La peinture de personnages jouissait d'une telle faveur qu'on peut penser que c'est la façon dont la traitaient Monet et ses amis qui a tant irrité leurs contemporains. Les peintres académiques avaient fait le portrait de Monsieur Tout-le-monde en Léonidas ou en Ulysse, de sa bourgeoise en belle Hélène ou vertueuse Diane, tout en les idéalisant à l'antique. Le citoyen qui se promène dans un tableau de Monet est représenté comme un petit fanion battant au vent. Tout comme une touffe d'herbe ou un nuage de fumée, il n'est ni plus ni moins qu'un support de la lumière. "C'est donc à cela que je ressemble, tandis que je flâne Boulevard des Capucines ?... La peste m'emporte, vous moquez-vous de moi ?" s'enflamme le critique Louis Leroy lors de la première exposition commune.
Ce que l'on sentait poindre dans les séries des meules, des peupliers et des cathédrales se manifeste pleinement: l'impressionniste est devenu un symboliste qui célèbre les noces mystiques de la brume et de l'architecture, de la matière et de l'atmosphère, de la pierre et de la lumière.

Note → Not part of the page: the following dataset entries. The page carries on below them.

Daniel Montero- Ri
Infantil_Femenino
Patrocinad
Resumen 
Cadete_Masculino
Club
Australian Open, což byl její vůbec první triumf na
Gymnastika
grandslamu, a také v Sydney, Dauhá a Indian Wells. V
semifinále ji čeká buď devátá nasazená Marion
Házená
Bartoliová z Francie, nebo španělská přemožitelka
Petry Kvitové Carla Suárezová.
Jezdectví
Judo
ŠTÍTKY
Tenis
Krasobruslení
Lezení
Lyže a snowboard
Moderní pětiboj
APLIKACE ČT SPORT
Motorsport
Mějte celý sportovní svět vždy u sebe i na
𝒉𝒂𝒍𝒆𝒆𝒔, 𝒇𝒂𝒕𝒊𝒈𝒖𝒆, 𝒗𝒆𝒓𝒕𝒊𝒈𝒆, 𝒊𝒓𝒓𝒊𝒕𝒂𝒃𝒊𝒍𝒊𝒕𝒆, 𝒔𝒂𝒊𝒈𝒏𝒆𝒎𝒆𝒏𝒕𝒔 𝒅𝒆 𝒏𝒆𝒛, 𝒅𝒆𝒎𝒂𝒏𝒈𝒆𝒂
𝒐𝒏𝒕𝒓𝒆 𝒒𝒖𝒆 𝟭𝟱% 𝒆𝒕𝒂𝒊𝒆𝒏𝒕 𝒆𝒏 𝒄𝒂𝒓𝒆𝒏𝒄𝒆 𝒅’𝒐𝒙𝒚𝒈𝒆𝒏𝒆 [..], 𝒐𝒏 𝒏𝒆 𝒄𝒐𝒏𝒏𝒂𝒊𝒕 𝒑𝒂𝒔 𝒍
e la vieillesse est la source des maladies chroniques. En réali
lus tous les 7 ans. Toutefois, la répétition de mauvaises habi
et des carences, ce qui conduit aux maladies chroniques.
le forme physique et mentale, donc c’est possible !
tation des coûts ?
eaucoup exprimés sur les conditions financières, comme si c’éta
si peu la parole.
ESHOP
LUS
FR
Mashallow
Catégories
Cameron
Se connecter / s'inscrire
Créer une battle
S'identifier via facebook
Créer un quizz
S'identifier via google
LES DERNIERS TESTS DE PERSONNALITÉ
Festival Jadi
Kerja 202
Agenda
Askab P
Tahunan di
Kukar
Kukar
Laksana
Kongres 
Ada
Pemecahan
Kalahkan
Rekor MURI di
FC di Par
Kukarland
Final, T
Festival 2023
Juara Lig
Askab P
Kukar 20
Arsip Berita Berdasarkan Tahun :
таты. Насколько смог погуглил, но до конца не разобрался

Monet imaginait parfois être né aveugle, retrouver subitement la vue et se mettre à peindre ce qui se trouvait devant lui sans savoir de quoi il s'agissait. C'est ce tout premier regard du peintre sur son sujet qui lui semblait le plus honnête car le moins mêlé de projections et d'idées toutes faites. Cette préoccupation l'amena à étudier les variations atmosphériques d'une image. Le sujet n'est pas ce qu'il est mais ce que la lumière en fait.
Le citoyen qui se promène dans un tableau de Monet est représenté comme un petit fanion battant au vent. Tout comme une touffe d'herbe ou un nuage de fumée, il n'est ni plus ni moins qu'un support de la lumière.
Monet est un de ces pionniers qui ont ainsi fait de la nature leur atelier. L'apparition de la peinture en tubes rendait cela possible; on n'imagine guère un peintre faire son mélange d'huile et pigment sur place, du moins pas dans le vent âpre de la Normandie.